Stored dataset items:
>>>>>

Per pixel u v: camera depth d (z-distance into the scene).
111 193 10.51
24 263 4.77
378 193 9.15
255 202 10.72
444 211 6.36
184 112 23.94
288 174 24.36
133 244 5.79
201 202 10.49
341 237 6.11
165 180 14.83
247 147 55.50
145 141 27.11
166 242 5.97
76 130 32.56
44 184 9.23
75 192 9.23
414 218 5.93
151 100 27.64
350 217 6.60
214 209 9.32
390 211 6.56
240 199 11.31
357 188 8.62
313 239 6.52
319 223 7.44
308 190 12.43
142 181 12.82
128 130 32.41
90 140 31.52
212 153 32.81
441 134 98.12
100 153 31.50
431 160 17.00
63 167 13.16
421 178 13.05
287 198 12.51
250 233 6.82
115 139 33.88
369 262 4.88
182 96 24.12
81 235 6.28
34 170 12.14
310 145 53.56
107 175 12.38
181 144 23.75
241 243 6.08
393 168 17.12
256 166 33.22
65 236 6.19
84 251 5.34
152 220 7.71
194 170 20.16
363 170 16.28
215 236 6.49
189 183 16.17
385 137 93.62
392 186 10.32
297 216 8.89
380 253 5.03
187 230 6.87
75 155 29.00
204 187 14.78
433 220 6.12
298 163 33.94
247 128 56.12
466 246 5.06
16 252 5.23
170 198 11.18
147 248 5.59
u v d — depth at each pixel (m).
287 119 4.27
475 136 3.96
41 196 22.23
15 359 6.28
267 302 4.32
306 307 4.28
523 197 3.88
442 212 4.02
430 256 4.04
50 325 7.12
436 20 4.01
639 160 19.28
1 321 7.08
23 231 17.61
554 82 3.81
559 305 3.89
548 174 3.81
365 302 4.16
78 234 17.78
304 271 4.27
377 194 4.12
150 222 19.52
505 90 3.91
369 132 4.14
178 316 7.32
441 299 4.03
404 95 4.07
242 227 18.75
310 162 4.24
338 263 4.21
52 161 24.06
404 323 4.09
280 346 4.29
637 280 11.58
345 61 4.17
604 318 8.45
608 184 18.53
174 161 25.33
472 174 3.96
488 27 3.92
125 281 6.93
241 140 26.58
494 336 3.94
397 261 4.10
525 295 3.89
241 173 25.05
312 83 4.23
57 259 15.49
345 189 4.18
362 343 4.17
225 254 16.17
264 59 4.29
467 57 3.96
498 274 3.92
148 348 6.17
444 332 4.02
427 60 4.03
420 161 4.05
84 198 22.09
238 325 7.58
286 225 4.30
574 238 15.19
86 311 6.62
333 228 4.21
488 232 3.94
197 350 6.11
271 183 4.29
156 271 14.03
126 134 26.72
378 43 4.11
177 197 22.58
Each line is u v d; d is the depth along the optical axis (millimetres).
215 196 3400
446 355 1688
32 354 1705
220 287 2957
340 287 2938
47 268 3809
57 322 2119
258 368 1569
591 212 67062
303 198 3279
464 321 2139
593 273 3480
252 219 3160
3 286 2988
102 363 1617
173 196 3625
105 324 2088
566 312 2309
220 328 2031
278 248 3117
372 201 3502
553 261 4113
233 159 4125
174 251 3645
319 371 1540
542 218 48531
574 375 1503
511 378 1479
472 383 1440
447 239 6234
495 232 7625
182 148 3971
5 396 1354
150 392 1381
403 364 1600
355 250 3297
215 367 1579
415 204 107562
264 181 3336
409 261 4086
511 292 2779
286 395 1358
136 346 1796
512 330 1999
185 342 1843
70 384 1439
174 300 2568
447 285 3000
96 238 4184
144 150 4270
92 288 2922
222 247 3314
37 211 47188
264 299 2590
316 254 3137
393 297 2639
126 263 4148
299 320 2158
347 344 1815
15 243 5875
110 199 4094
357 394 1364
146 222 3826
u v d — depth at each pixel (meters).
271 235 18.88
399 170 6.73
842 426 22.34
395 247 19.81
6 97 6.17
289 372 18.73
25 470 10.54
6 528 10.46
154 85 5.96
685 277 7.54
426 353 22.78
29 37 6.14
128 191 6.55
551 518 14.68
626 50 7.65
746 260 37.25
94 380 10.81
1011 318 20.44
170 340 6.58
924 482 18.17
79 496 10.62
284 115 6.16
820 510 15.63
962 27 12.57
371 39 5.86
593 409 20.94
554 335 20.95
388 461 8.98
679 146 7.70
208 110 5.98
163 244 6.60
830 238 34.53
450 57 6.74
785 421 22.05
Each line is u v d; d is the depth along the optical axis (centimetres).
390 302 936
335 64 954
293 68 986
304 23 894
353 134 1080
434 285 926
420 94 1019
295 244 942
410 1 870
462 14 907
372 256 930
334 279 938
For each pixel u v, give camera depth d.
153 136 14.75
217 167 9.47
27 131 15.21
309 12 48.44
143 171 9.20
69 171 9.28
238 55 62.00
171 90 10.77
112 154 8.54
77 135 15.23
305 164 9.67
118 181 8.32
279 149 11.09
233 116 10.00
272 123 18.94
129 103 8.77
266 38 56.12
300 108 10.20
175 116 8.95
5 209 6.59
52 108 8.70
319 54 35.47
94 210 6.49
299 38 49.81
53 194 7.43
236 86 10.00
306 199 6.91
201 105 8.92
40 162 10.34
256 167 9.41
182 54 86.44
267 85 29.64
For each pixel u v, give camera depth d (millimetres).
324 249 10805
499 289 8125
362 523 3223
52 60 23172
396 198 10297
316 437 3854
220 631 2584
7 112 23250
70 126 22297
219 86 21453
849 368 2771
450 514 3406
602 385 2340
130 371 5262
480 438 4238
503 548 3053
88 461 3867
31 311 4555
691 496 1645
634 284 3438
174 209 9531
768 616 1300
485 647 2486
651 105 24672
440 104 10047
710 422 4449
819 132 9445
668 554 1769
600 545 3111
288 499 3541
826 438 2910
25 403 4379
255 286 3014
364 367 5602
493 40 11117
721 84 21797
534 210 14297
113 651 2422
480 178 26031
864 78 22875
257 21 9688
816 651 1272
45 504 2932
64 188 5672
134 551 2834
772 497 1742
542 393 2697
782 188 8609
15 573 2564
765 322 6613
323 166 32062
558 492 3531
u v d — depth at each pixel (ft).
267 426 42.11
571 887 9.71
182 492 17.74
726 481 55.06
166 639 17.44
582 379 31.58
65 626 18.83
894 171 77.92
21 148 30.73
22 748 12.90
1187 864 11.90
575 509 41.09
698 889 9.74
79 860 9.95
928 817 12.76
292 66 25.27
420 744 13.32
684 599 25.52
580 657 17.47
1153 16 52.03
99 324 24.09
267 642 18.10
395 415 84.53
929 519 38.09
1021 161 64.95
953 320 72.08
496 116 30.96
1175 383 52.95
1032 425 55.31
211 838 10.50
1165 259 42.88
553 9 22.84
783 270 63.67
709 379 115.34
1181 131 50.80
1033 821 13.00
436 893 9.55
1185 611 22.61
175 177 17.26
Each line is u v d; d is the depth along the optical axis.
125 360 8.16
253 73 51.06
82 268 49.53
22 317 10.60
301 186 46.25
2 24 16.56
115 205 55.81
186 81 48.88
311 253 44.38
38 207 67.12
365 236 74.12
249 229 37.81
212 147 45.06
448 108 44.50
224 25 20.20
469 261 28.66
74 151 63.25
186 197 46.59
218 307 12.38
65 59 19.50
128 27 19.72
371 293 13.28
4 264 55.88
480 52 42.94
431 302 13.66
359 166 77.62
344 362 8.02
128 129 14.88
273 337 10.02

<<<<<

Set down every record above exactly as written.

TASK SOLUTION
Per pixel u v: camera depth d (z-distance into the scene).
111 193 10.51
24 263 4.77
378 193 9.15
255 202 10.72
444 211 6.36
184 112 23.94
288 174 24.36
133 244 5.79
201 202 10.49
341 237 6.11
165 180 14.83
247 147 55.50
145 141 27.11
166 242 5.97
76 130 32.56
44 184 9.23
75 192 9.23
414 218 5.93
151 100 27.64
350 217 6.60
214 209 9.32
390 211 6.56
240 199 11.31
357 188 8.62
313 239 6.52
319 223 7.44
308 190 12.43
142 181 12.82
128 130 32.41
90 140 31.52
212 153 32.81
441 134 98.12
100 153 31.50
431 160 17.00
63 167 13.16
421 178 13.05
287 198 12.51
250 233 6.82
115 139 33.88
369 262 4.88
182 96 24.12
81 235 6.28
34 170 12.14
310 145 53.56
107 175 12.38
181 144 23.75
241 243 6.08
393 168 17.12
256 166 33.22
65 236 6.19
84 251 5.34
152 220 7.71
194 170 20.16
363 170 16.28
215 236 6.49
189 183 16.17
385 137 93.62
392 186 10.32
297 216 8.89
380 253 5.03
187 230 6.87
75 155 29.00
204 187 14.78
433 220 6.12
298 163 33.94
247 128 56.12
466 246 5.06
16 252 5.23
170 198 11.18
147 248 5.59
u v d — depth at each pixel (m).
287 119 4.27
475 136 3.96
41 196 22.23
15 359 6.28
267 302 4.32
306 307 4.28
523 197 3.88
442 212 4.02
430 256 4.04
50 325 7.12
436 20 4.01
639 160 19.28
1 321 7.08
23 231 17.61
554 82 3.81
559 305 3.89
548 174 3.81
365 302 4.16
78 234 17.78
304 271 4.27
377 194 4.12
150 222 19.52
505 90 3.91
369 132 4.14
178 316 7.32
441 299 4.03
404 95 4.07
242 227 18.75
310 162 4.24
338 263 4.21
52 161 24.06
404 323 4.09
280 346 4.29
637 280 11.58
345 61 4.17
604 318 8.45
608 184 18.53
174 161 25.33
472 174 3.96
488 27 3.92
125 281 6.93
241 140 26.58
494 336 3.94
397 261 4.10
525 295 3.89
241 173 25.05
312 83 4.23
57 259 15.49
345 189 4.18
362 343 4.17
225 254 16.17
264 59 4.29
467 57 3.96
498 274 3.92
148 348 6.17
444 332 4.02
427 60 4.03
420 161 4.05
84 198 22.09
238 325 7.58
286 225 4.30
574 238 15.19
86 311 6.62
333 228 4.21
488 232 3.94
197 350 6.11
271 183 4.29
156 271 14.03
126 134 26.72
378 43 4.11
177 197 22.58
Each line is u v d; d is the depth along the optical axis (millimetres).
215 196 3400
446 355 1688
32 354 1705
220 287 2957
340 287 2938
47 268 3809
57 322 2119
258 368 1569
591 212 67062
303 198 3279
464 321 2139
593 273 3480
252 219 3160
3 286 2988
102 363 1617
173 196 3625
105 324 2088
566 312 2309
220 328 2031
278 248 3117
372 201 3502
553 261 4113
233 159 4125
174 251 3645
319 371 1540
542 218 48531
574 375 1503
511 378 1479
472 383 1440
447 239 6234
495 232 7625
182 148 3971
5 396 1354
150 392 1381
403 364 1600
355 250 3297
215 367 1579
415 204 107562
264 181 3336
409 261 4086
511 292 2779
286 395 1358
136 346 1796
512 330 1999
185 342 1843
70 384 1439
174 300 2568
447 285 3000
96 238 4184
144 150 4270
92 288 2922
222 247 3314
37 211 47188
264 299 2590
316 254 3137
393 297 2639
126 263 4148
299 320 2158
347 344 1815
15 243 5875
110 199 4094
357 394 1364
146 222 3826
u v d — depth at each pixel (meters).
271 235 18.88
399 170 6.73
842 426 22.34
395 247 19.81
6 97 6.17
289 372 18.73
25 470 10.54
6 528 10.46
154 85 5.96
685 277 7.54
426 353 22.78
29 37 6.14
128 191 6.55
551 518 14.68
626 50 7.65
746 260 37.25
94 380 10.81
1011 318 20.44
170 340 6.58
924 482 18.17
79 496 10.62
284 115 6.16
820 510 15.63
962 27 12.57
371 39 5.86
593 409 20.94
554 335 20.95
388 461 8.98
679 146 7.70
208 110 5.98
163 244 6.60
830 238 34.53
450 57 6.74
785 421 22.05
Each line is u v d; d is the depth along the optical axis (centimetres).
390 302 936
335 64 954
293 68 986
304 23 894
353 134 1080
434 285 926
420 94 1019
295 244 942
410 1 870
462 14 907
372 256 930
334 279 938
For each pixel u v, give camera depth d.
153 136 14.75
217 167 9.47
27 131 15.21
309 12 48.44
143 171 9.20
69 171 9.28
238 55 62.00
171 90 10.77
112 154 8.54
77 135 15.23
305 164 9.67
118 181 8.32
279 149 11.09
233 116 10.00
272 123 18.94
129 103 8.77
266 38 56.12
300 108 10.20
175 116 8.95
5 209 6.59
52 108 8.70
319 54 35.47
94 210 6.49
299 38 49.81
53 194 7.43
236 86 10.00
306 199 6.91
201 105 8.92
40 162 10.34
256 167 9.41
182 54 86.44
267 85 29.64
For each pixel u v, give camera depth d (millimetres).
324 249 10805
499 289 8125
362 523 3223
52 60 23172
396 198 10297
316 437 3854
220 631 2584
7 112 23250
70 126 22297
219 86 21453
849 368 2771
450 514 3406
602 385 2340
130 371 5262
480 438 4238
503 548 3053
88 461 3867
31 311 4555
691 496 1645
634 284 3438
174 209 9531
768 616 1300
485 647 2486
651 105 24672
440 104 10047
710 422 4449
819 132 9445
668 554 1769
600 545 3111
288 499 3541
826 438 2910
25 403 4379
255 286 3014
364 367 5602
493 40 11117
721 84 21797
534 210 14297
113 651 2422
480 178 26031
864 78 22875
257 21 9688
816 651 1272
45 504 2932
64 188 5672
134 551 2834
772 497 1742
542 393 2697
782 188 8609
15 573 2564
765 322 6613
323 166 32062
558 492 3531
u v d — depth at each pixel (ft).
267 426 42.11
571 887 9.71
182 492 17.74
726 481 55.06
166 639 17.44
582 379 31.58
65 626 18.83
894 171 77.92
21 148 30.73
22 748 12.90
1187 864 11.90
575 509 41.09
698 889 9.74
79 860 9.95
928 817 12.76
292 66 25.27
420 744 13.32
684 599 25.52
580 657 17.47
1153 16 52.03
99 324 24.09
267 642 18.10
395 415 84.53
929 519 38.09
1021 161 64.95
953 320 72.08
496 116 30.96
1175 383 52.95
1032 425 55.31
211 838 10.50
1165 259 42.88
553 9 22.84
783 270 63.67
709 379 115.34
1181 131 50.80
1033 821 13.00
436 893 9.55
1185 611 22.61
175 177 17.26
Each line is u v d; d is the depth along the optical axis.
125 360 8.16
253 73 51.06
82 268 49.53
22 317 10.60
301 186 46.25
2 24 16.56
115 205 55.81
186 81 48.88
311 253 44.38
38 207 67.12
365 236 74.12
249 229 37.81
212 147 45.06
448 108 44.50
224 25 20.20
469 261 28.66
74 151 63.25
186 197 46.59
218 307 12.38
65 59 19.50
128 27 19.72
371 293 13.28
4 264 55.88
480 52 42.94
431 302 13.66
359 166 77.62
344 362 8.02
128 129 14.88
273 337 10.02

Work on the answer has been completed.